> [Activity] Your answer should consist only of the lines below from the one with "deep rank 13: 0.183 -> 0.185" through the one with "Mexicano: 14.95 -> 10.44", copied exactly.

── Exercise data ──

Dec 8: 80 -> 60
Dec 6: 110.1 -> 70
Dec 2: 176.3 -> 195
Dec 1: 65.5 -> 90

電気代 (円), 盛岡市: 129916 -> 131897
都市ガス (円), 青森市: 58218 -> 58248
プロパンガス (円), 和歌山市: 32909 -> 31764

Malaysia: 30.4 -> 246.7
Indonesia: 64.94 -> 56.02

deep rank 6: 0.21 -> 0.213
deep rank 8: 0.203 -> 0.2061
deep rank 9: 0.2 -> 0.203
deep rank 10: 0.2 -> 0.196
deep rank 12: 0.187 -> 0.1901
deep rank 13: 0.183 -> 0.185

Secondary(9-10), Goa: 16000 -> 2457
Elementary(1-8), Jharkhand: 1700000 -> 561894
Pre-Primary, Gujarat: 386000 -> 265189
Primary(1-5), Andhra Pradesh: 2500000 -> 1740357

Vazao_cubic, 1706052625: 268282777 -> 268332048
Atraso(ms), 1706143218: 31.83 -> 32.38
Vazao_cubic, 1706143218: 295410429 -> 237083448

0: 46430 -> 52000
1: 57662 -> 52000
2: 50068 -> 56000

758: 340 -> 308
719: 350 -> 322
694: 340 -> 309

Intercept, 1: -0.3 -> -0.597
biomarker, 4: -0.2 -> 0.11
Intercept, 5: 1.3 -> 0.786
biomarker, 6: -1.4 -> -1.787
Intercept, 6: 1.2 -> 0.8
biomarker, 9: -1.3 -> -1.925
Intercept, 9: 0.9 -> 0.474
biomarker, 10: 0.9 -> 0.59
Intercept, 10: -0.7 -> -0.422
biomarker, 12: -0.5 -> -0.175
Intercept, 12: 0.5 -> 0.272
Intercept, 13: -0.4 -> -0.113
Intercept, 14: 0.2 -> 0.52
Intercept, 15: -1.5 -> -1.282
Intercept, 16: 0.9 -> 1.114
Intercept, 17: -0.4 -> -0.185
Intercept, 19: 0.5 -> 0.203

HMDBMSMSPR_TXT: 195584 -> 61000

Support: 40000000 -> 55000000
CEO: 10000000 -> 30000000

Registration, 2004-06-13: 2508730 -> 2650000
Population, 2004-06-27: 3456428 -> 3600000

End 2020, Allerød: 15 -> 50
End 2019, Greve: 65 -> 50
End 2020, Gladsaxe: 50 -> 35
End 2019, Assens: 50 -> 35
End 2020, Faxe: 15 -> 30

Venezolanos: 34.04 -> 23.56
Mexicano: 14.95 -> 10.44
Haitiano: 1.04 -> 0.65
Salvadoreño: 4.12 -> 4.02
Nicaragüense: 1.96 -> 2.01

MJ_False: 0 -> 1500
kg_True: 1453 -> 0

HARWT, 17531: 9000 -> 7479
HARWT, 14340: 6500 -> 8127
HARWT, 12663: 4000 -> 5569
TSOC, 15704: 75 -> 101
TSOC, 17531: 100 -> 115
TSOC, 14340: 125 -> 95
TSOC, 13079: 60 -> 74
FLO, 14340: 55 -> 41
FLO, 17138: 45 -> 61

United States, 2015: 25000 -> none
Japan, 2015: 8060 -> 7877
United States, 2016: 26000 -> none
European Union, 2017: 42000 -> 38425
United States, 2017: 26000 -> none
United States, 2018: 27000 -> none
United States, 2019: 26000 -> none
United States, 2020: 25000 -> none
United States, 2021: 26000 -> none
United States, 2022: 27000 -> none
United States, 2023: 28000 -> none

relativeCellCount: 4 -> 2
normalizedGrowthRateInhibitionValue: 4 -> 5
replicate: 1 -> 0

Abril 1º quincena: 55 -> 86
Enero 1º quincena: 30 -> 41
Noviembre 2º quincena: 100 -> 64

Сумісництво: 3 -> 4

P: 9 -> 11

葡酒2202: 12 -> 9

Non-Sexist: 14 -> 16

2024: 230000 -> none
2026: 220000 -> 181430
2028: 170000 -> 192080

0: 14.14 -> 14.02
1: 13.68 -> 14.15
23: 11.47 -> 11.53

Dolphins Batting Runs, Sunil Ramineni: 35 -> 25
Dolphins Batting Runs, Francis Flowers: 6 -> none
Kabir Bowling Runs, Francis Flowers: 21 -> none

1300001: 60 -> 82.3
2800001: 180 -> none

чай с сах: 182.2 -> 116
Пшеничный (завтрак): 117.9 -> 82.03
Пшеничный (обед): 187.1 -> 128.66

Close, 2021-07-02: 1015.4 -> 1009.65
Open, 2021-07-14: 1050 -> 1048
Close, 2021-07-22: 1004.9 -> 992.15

───

> [Expected answer]
deep rank 13: 0.183 -> 0.185

Secondary(9-10), Goa: 16000 -> 2457
Elementary(1-8), Jharkhand: 1700000 -> 561894
Pre-Primary, Gujarat: 386000 -> 265189
Primary(1-5), Andhra Pradesh: 2500000 -> 1740357

Vazao_cubic, 1706052625: 268282777 -> 268332048
Atraso(ms), 1706143218: 31.83 -> 32.38
Vazao_cubic, 1706143218: 295410429 -> 237083448

0: 46430 -> 52000
1: 57662 -> 52000
2: 50068 -> 56000

758: 340 -> 308
719: 350 -> 322
694: 340 -> 309

Intercept, 1: -0.3 -> -0.597
biomarker, 4: -0.2 -> 0.11
Intercept, 5: 1.3 -> 0.786
biomarker, 6: -1.4 -> -1.787
Intercept, 6: 1.2 -> 0.8
biomarker, 9: -1.3 -> -1.925
Intercept, 9: 0.9 -> 0.474
biomarker, 10: 0.9 -> 0.59
Intercept, 10: -0.7 -> -0.422
biomarker, 12: -0.5 -> -0.175
Intercept, 12: 0.5 -> 0.272
Intercept, 13: -0.4 -> -0.113
Intercept, 14: 0.2 -> 0.52
Intercept, 15: -1.5 -> -1.282
Intercept, 16: 0.9 -> 1.114
Intercept, 17: -0.4 -> -0.185
Intercept, 19: 0.5 -> 0.203

HMDBMSMSPR_TXT: 195584 -> 61000

Support: 40000000 -> 55000000
CEO: 10000000 -> 30000000

Registration, 2004-06-13: 2508730 -> 2650000
Population, 2004-06-27: 3456428 -> 3600000

End 2020, Allerød: 15 -> 50
End 2019, Greve: 65 -> 50
End 2020, Gladsaxe: 50 -> 35
End 2019, Assens: 50 -> 35
End 2020, Faxe: 15 -> 30

Venezolanos: 34.04 -> 23.56
Mexicano: 14.95 -> 10.44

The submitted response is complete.